• [INSTRUCTIONS FOR THE TASK]: A word-for-word copy of the data is what's wanted; pictures stay out of it.

• [EXERCISE MATERIALS]:

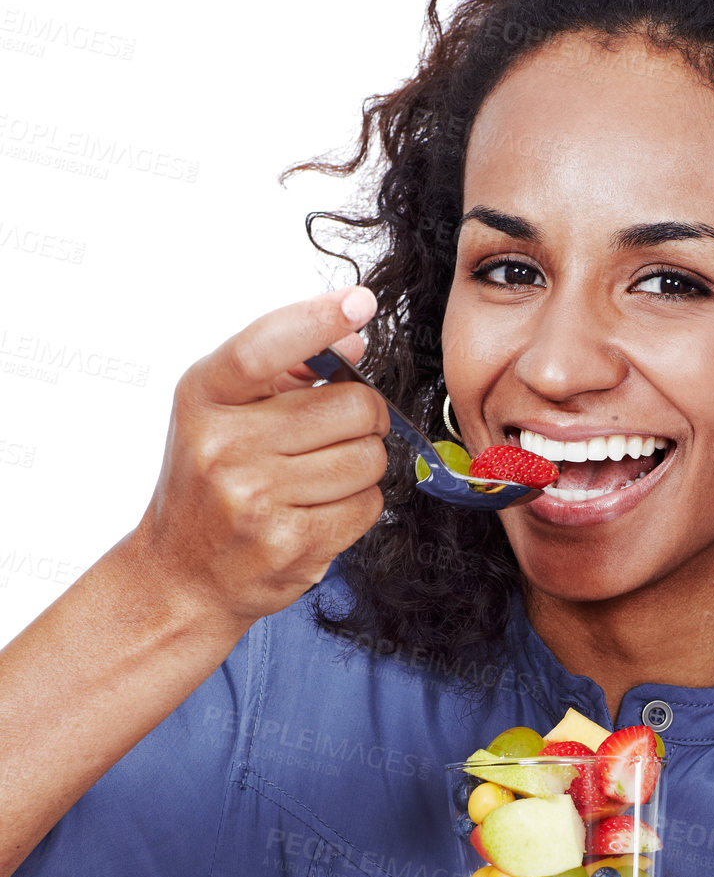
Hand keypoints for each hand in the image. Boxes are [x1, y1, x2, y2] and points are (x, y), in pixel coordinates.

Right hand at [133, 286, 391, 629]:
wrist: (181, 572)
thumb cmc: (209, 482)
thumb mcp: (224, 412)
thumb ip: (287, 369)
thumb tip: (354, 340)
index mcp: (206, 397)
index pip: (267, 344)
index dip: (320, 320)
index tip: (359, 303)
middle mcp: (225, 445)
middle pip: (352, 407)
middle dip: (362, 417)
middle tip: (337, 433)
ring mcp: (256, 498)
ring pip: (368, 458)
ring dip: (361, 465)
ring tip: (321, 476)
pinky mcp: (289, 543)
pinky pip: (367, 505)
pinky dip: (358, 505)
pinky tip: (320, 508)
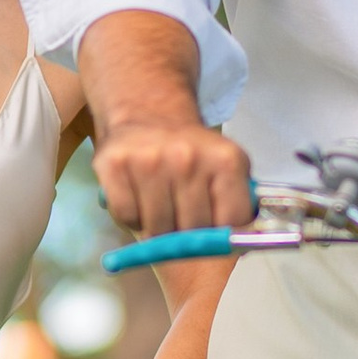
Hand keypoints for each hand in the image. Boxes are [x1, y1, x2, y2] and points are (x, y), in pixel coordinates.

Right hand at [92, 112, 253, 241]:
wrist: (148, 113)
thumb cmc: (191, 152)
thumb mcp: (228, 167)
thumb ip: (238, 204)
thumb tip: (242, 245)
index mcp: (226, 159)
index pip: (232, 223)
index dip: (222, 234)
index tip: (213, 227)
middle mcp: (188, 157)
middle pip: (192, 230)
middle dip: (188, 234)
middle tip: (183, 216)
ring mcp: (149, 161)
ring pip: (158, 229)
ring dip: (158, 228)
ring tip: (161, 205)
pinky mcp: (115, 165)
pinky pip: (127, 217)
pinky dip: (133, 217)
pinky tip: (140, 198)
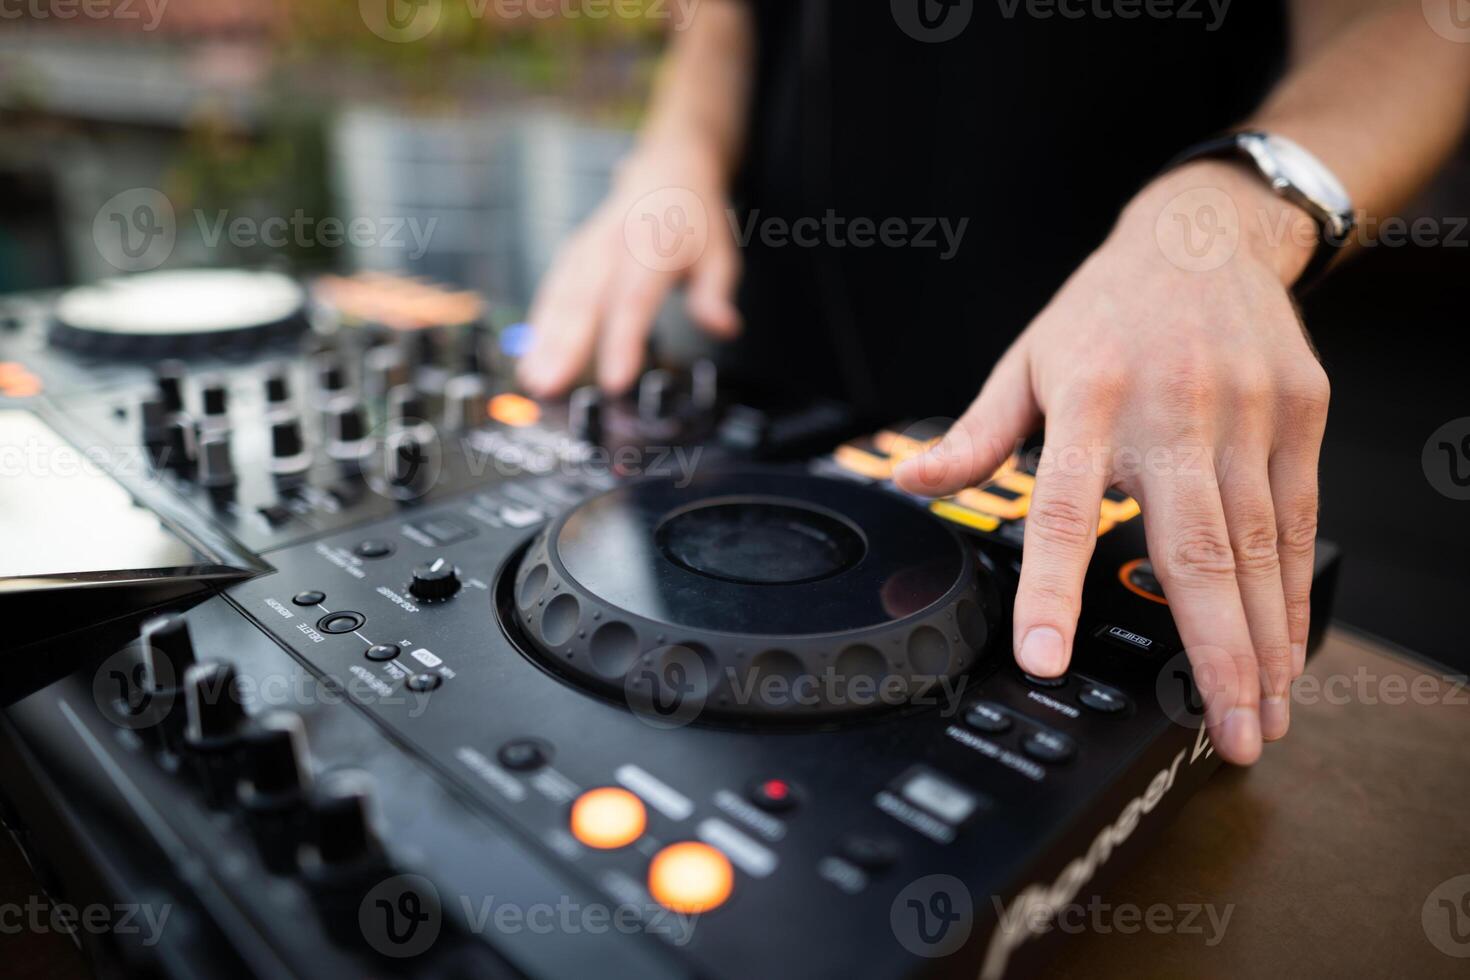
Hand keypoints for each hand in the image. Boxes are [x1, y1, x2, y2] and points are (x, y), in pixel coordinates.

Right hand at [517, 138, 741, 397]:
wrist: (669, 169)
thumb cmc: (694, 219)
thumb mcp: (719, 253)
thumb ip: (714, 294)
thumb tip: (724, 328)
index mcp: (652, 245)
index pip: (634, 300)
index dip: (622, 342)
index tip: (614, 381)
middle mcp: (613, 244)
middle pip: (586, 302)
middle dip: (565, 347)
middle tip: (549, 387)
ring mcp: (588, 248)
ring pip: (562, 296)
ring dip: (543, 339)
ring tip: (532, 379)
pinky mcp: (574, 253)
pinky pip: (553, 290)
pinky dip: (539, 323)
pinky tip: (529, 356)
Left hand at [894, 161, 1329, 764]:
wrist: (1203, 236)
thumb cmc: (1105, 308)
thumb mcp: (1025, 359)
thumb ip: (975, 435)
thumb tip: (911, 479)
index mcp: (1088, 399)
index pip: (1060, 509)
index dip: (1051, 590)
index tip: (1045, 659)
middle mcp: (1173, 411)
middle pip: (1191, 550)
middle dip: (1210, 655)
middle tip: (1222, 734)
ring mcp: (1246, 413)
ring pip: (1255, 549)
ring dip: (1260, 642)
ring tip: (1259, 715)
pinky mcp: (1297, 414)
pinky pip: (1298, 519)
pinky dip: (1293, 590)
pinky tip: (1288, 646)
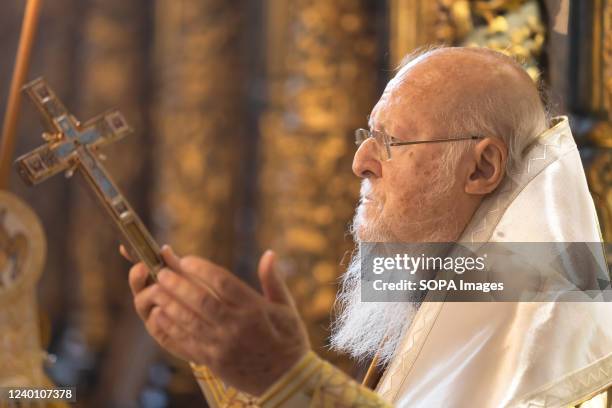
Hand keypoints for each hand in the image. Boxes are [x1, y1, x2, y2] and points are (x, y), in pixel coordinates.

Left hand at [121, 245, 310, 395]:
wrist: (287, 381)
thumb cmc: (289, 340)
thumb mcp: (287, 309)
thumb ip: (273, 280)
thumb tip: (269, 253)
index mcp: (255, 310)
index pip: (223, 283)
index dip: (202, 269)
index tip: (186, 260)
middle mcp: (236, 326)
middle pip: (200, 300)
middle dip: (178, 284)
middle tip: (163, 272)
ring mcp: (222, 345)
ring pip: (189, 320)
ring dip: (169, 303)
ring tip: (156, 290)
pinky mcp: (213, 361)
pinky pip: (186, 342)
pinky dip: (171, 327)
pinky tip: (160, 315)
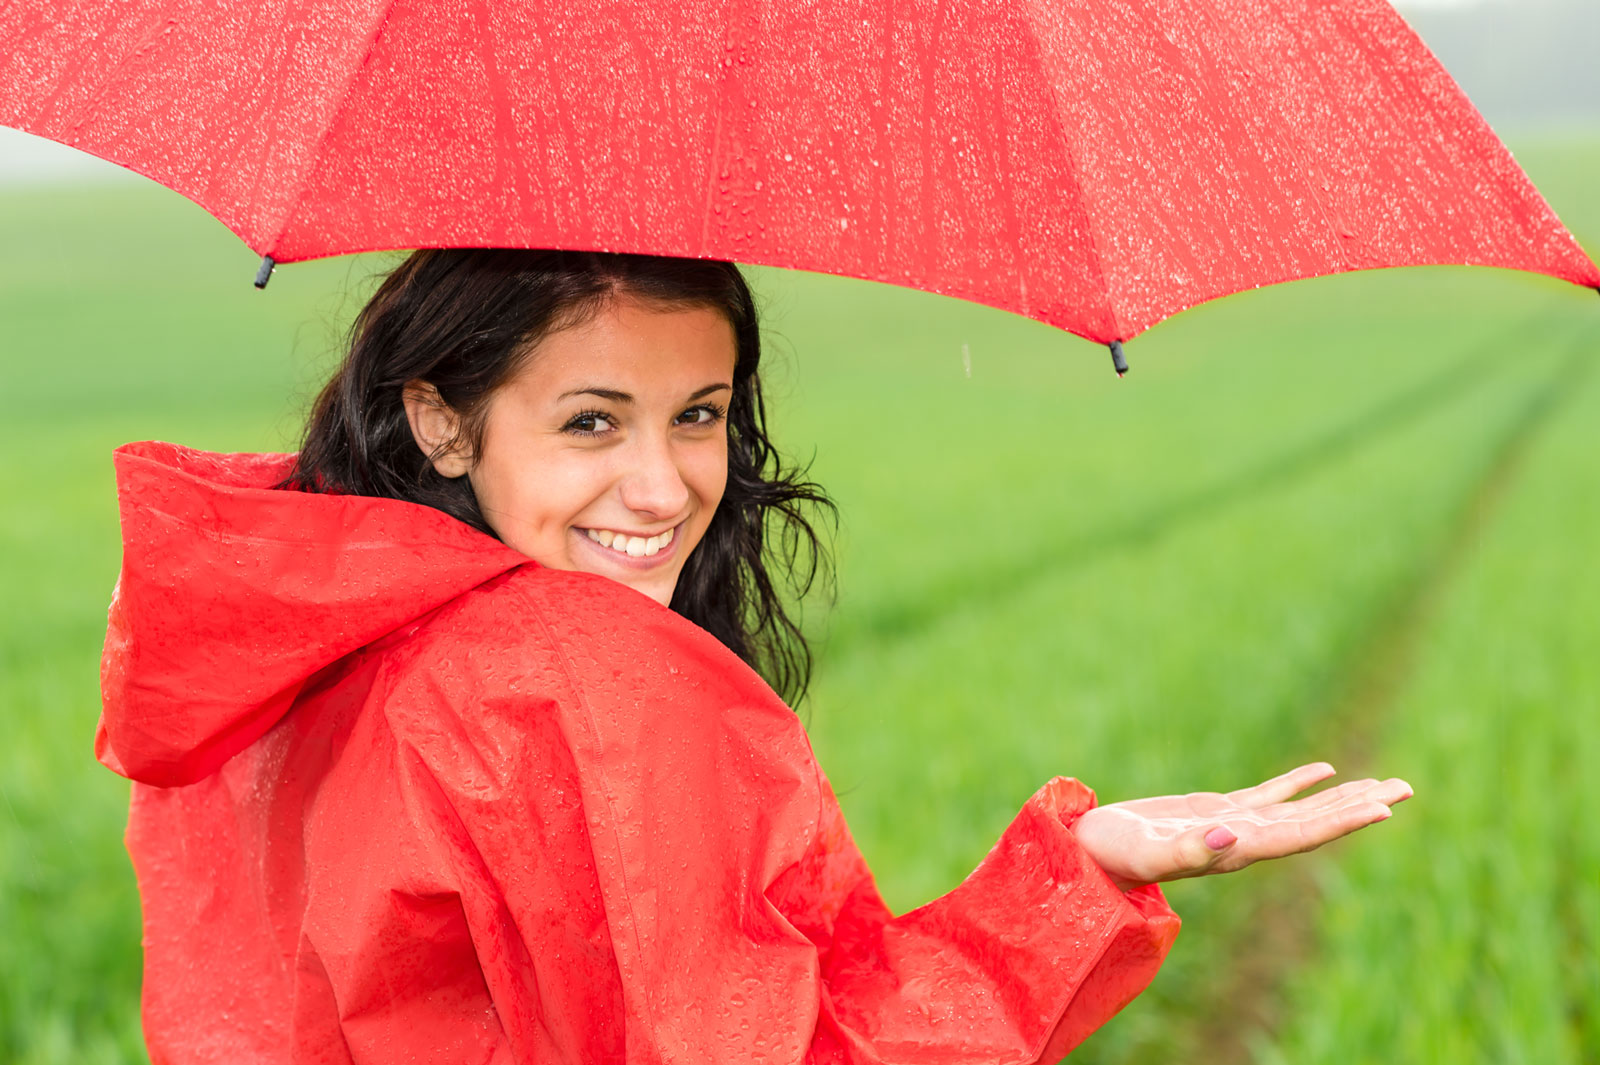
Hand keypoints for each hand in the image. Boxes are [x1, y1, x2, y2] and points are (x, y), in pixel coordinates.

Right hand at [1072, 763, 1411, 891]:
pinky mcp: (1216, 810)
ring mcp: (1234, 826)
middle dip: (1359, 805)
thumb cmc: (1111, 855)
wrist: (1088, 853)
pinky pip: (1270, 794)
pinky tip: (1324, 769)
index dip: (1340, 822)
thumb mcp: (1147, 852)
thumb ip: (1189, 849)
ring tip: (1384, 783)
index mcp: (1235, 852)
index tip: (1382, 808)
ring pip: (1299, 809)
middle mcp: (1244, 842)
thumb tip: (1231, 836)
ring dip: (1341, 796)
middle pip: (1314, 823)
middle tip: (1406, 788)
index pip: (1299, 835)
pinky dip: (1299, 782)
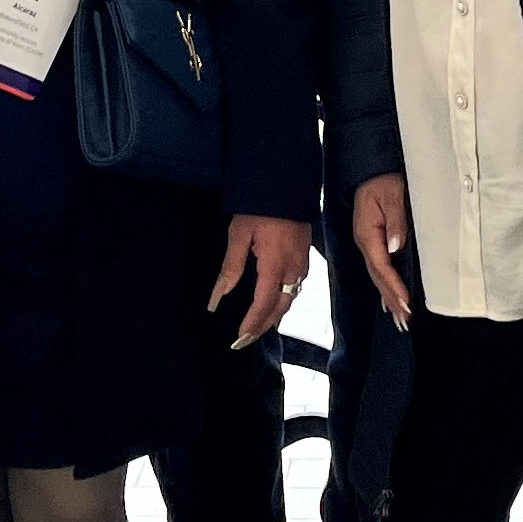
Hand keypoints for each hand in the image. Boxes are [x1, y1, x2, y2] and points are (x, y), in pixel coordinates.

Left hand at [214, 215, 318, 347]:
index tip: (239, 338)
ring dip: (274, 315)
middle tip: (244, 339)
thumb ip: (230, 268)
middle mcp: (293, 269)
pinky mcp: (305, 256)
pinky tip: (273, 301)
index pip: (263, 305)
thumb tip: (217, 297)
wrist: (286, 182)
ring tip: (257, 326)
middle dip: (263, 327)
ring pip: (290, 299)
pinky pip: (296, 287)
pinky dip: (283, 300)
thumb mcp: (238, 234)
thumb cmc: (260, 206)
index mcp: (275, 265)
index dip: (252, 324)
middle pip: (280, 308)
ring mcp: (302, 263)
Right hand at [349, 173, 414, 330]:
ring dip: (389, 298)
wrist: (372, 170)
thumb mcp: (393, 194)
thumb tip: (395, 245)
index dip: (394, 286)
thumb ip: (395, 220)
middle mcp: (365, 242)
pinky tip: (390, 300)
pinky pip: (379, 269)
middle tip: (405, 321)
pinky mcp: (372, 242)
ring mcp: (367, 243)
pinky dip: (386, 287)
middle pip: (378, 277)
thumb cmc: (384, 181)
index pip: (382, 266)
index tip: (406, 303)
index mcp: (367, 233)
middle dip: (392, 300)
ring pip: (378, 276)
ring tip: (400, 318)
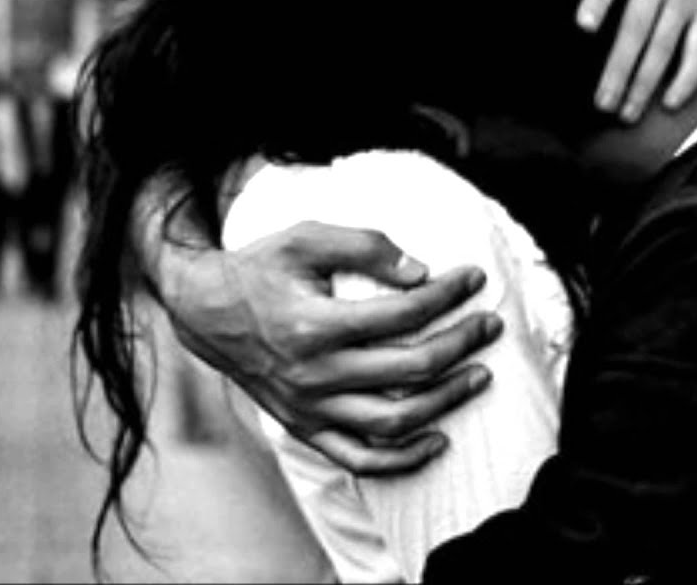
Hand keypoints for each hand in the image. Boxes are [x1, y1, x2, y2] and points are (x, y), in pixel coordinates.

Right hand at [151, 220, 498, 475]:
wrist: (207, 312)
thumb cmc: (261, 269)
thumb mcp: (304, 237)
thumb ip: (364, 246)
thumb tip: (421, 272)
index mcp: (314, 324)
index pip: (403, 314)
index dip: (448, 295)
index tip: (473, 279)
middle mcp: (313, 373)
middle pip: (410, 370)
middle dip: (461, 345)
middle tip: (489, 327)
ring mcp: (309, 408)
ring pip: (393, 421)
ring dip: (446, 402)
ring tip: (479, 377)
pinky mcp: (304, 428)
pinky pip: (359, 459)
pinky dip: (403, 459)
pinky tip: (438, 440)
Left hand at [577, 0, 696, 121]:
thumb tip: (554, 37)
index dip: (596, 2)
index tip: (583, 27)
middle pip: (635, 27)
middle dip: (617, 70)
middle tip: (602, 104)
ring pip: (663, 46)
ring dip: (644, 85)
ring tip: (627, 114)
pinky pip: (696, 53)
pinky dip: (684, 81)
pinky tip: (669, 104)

• [EXPECTED ANSWER]:
Hand keypoints for each hand in the image. Boxes are [x1, y1, x2, y2] and points are (x, y), in pixel coordinates.

Right hand at [133, 286, 391, 629]:
wrist: (181, 572)
thumb cmc: (209, 482)
thumb mcp: (224, 412)
thumb ip: (287, 369)
thumb tip: (354, 340)
index mcp: (206, 397)
index pip: (267, 344)
index dip: (320, 320)
index tip: (359, 303)
middle mcp: (225, 445)
middle pip: (352, 407)
middle dip: (362, 417)
middle tip: (337, 433)
ring mcp: (256, 498)
ring pip: (368, 458)
ring dip: (361, 465)
ring tip: (321, 476)
pinky mcp: (289, 543)
pinky pip: (367, 505)
pinky dip: (358, 505)
pinky tip: (320, 508)
Hand keypoints for each hand in the image. Boxes are [x1, y1, x2, y2] and points are (x, y), in pixel coordinates.

Right hand at [92, 112, 253, 241]:
wrist: (148, 113)
thumb cmc: (191, 152)
thumb mcp: (228, 167)
thumb ip: (238, 204)
thumb tip: (242, 245)
index mcp: (226, 159)
index pip: (232, 223)
index dip: (222, 234)
index tip: (213, 227)
middle mcp: (188, 157)
middle pip: (192, 230)
middle dip: (188, 234)
middle tip: (183, 216)
ring mcp: (149, 161)
ring pip: (158, 229)
ring dip: (158, 228)
ring tip: (161, 205)
pinky mcp: (115, 165)
pinky pip: (127, 217)
pinky dip: (133, 217)
pinky tip: (140, 198)
Hand keypoints for each hand in the image. Boxes are [x1, y1, x2, y2] and points are (x, y), in pixel coordinates.

Right hand at [517, 138, 741, 397]:
wrist: (669, 169)
thumb cmc: (694, 219)
thumb mcp: (719, 253)
thumb ip: (714, 294)
thumb tip: (724, 328)
index mcp: (652, 245)
index pip: (634, 300)
index dip: (622, 342)
index tip: (614, 381)
middle mcp: (613, 244)
middle pip: (586, 302)
middle dip: (565, 347)
middle tip: (549, 387)
ring mcp: (588, 248)
ring pip: (562, 296)
ring dip: (543, 339)
ring tip: (532, 379)
pinky mcp: (574, 253)
pinky pip: (553, 290)
pinky dip: (539, 323)
pinky tip: (529, 356)
Left hand at [894, 161, 1329, 764]:
wrist: (1203, 236)
thumb cmc: (1105, 308)
thumb mcp: (1025, 359)
thumb ip: (975, 435)
thumb tip: (911, 479)
index mcp: (1088, 399)
index pip: (1060, 509)
index dip: (1051, 590)
index tip: (1045, 659)
middle mcp: (1173, 411)
middle pip: (1191, 550)
middle dip: (1210, 655)
middle tip: (1222, 734)
ring mcp: (1246, 413)
ring pip: (1255, 549)
ring dip: (1260, 642)
ring tip: (1259, 715)
pinky mcp: (1297, 414)
pinky pip: (1298, 519)
pinky dip: (1293, 590)
pinky tip: (1288, 646)
Hand keypoints for each hand in the image. Boxes are [x1, y1, x2, y2] and points are (x, y), in pixel coordinates.

Left hand at [121, 245, 310, 395]:
wrist: (287, 381)
thumb cmc: (289, 340)
thumb mcp: (287, 309)
thumb ip: (273, 280)
thumb tip: (269, 253)
index mcp: (255, 310)
index pip: (223, 283)
index dip: (202, 269)
index tip: (186, 260)
middle mcp: (236, 326)
middle pip: (200, 300)
middle dip: (178, 284)
middle tip: (163, 272)
ring mcp: (222, 345)
ring pip: (189, 320)
ring dip: (169, 303)
ring tip: (156, 290)
pinky mcp: (213, 361)
pinky pip: (186, 342)
pinky dip: (171, 327)
pinky tip: (160, 315)
Hand keypoints for each hand in the image. Boxes are [x1, y1, x2, y2] and points are (x, y), in pixel coordinates.

Right hand at [1072, 763, 1411, 891]:
pinky mcp: (1216, 810)
ring mcp: (1234, 826)
middle dip: (1359, 805)
thumb cmc: (1111, 855)
wrist: (1088, 853)
pinky pip: (1270, 794)
pinky tip: (1324, 769)
index dip: (1340, 822)
thumb mcp: (1147, 852)
thumb ip: (1189, 849)
ring tip: (1384, 783)
index mcp: (1235, 852)
index tip: (1382, 808)
ring pip: (1299, 809)
middle mcp: (1244, 842)
thumb tip: (1231, 836)
ring dip: (1341, 796)
middle pip: (1314, 823)
middle tip: (1406, 788)
index pip: (1299, 835)
pinky dip: (1299, 782)
Hand keypoints for each hand in the image. Boxes are [x1, y1, x2, y2] and points are (x, y), in pixel coordinates.

Left hand at [214, 215, 318, 347]:
index tip: (239, 338)
ring dip: (274, 315)
middle tip: (244, 339)
thumb ip: (230, 268)
middle mcp: (293, 269)
pinky mcp: (305, 256)
pinky tip: (273, 301)
index pip: (263, 305)
thumb tip: (217, 297)
wrist: (286, 182)
ring tip: (257, 326)
middle dip: (263, 327)
ring pip: (290, 299)
pinky pip: (296, 287)
pinky dip: (283, 300)
thumb mcp: (238, 234)
thumb cmc: (260, 206)
index mcp: (275, 265)
index dip: (252, 324)
middle pip: (280, 308)
ring mcp: (302, 263)
Right hand at [349, 173, 414, 330]:
ring dip: (389, 298)
wrist: (372, 170)
thumb mcp: (393, 194)
thumb tip: (395, 245)
index dip: (394, 286)
thumb ip: (395, 220)
middle mcp: (365, 242)
pinky tip: (390, 300)
pinky pip: (379, 269)
middle tip: (405, 321)
pinky mcp: (372, 242)
ring mcp: (367, 243)
pinky dip: (386, 287)
middle pip: (378, 277)
thumb cmc: (384, 181)
index pip: (382, 266)
index tip: (406, 303)
index mcp: (367, 233)
middle dip: (392, 300)
ring pip: (378, 276)
ring tip: (400, 318)
Hand keypoints for each hand in the image. Boxes are [x1, y1, x2, y2] and points are (x, y), in pixel coordinates.

Right hand at [151, 220, 498, 475]:
wrist: (207, 312)
thumb cmc: (261, 269)
thumb mcp: (304, 237)
thumb ip: (364, 246)
thumb tip: (421, 272)
index mcp: (314, 324)
index pip: (403, 314)
index dip: (448, 295)
index tip: (473, 279)
middle mcp: (313, 373)
middle pip: (410, 370)
middle dip: (461, 345)
middle tip: (489, 327)
ring mcp: (309, 408)
ring pip: (393, 421)
ring dip: (446, 402)
ring tip: (479, 377)
pinky mcp: (304, 428)
pinky pip: (359, 459)
pinky dip: (403, 459)
pinky tip: (438, 440)
Left hand at [577, 0, 696, 121]:
thumb tip: (554, 37)
index dip: (596, 2)
index tip: (583, 27)
middle pip: (635, 27)
middle dip: (617, 70)
middle tip: (602, 104)
ring pip: (663, 46)
ring dip: (644, 85)
ring tip: (627, 114)
pinky pip: (696, 53)
pinky dip: (684, 81)
pinky tip: (669, 104)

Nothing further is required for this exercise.